Let's talk Prelude. Great resale value. If you bought a 01 Prelude new for $24,000 you could now supposedly sell it for $15,000. ( I was able to find one example where the guy was asking $13,500 - which brings the probable sale price down to $12,500. But I'm easy. I'll use $15,000 (above blue book))
So let's imagine this person sells his Prelude for $15,000. He only loses $9,000. He drove the car for 32,000 miles.
Even bending all the rules in favor of the Prelude - it still cost this guy almost 30 cents per mile in depreciation alone.
It's just reality - buying a new car is not an investment.
They only lose that much it if they sell it. Most people do not sell a car after only one year because it is the largest for depreciation. It would be more like $4200. New ones went up $300 or so. It's really less than that because you can get 2.9% on a '05 and also there is a difference between retail and wholesale value.
You're probably looking at a builder or a car which has been abused. We've got a 2000 with 63k on it and we're asking $14,900. If you want to look at true cost of ownership numbers go to intellichoice.com. They do breakdowns for depreciation, fuel, insurance, maintenance and repairs of every car on the market.
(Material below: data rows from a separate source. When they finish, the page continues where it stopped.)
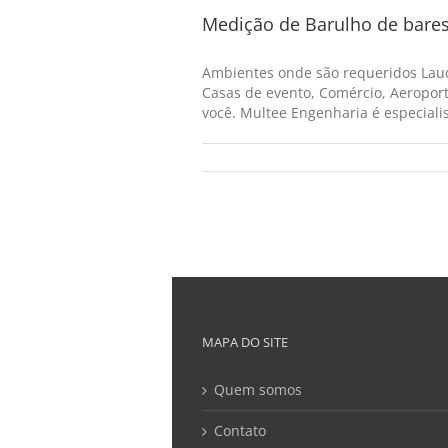
Medição de Barulho de bares
Ambientes onde são requeridos Laud
Casas de evento, Comércio, Aeroport
você. Multee Engenharia é especialist
MAPA DO SITE
Quem somos
Contato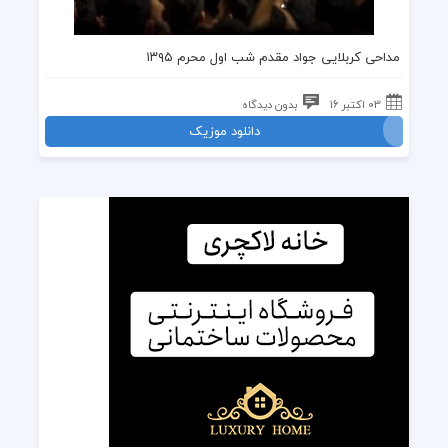
مداحی کربلایی جواد مقدم شب اول محرم ۱۳۹۵
03 اکتبر 16
بدون دیدگاه
دانلود موزیک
It would be much more accurate than your hunting around the internet trying to find the lowest priced listing out there. If you want to use that kind of logic I can find A 2000 Tahoe which sold for $40k plus new that I can muy used for $14k.
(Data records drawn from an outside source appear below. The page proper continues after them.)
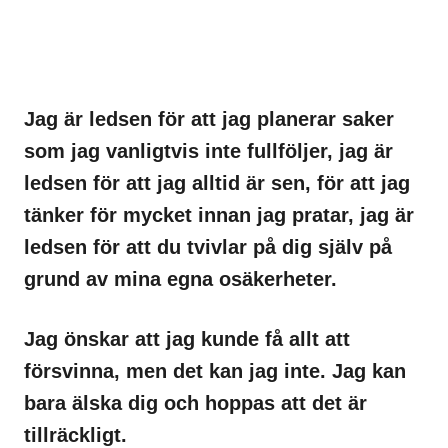
Jag är ledsen för att jag planerar saker
som jag vanligtvis inte fullföljer, jag är
ledsen för att jag alltid är sen, för att jag
tänker för mycket innan jag pratar, jag är
ledsen för att du tvivlar på dig själv på
grund av mina egna osäkerheter.
Jag önskar att jag kunde få allt att
försvinna, men det kan jag inte. Jag kan
bara älska dig och hoppas att det är
tillräckligt.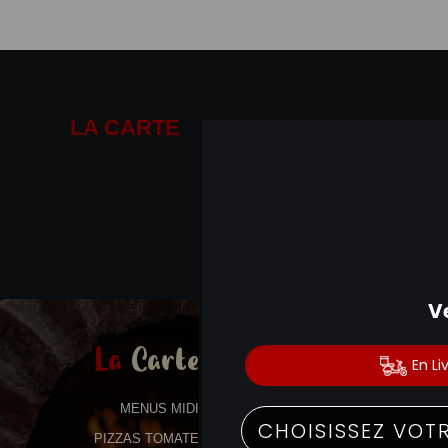
LA CARTE
01.41.14.19.19
La
Carte
MENUS MIDI
PIZZAS TOMATE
But since when would you care about accuracy.
A 2004 grand am is rated as poor. It's so easy to point out your ignorance that it's not even fun anymore.
Resale values is not "BS" to be exposed. If you are the kind who buys a new car every 3 or 4 years, it can be $13,000 back out of your Prelude or $2,000 back out of your Pontiac Grand Prix. When the time comes to trade in one of these gems, the resale may be important to you. If you are a leasing fan, it is also important. Banks use these assumptions to determine (guess) what they will get back when a leased car is returned, which in effect determine the leasing rate. So, if you lease, if is also important to you. Note for investors: falling SUV sales could spell trouble for banks that are heavily into leasing if the falling sales drive down used vehicle prices enough.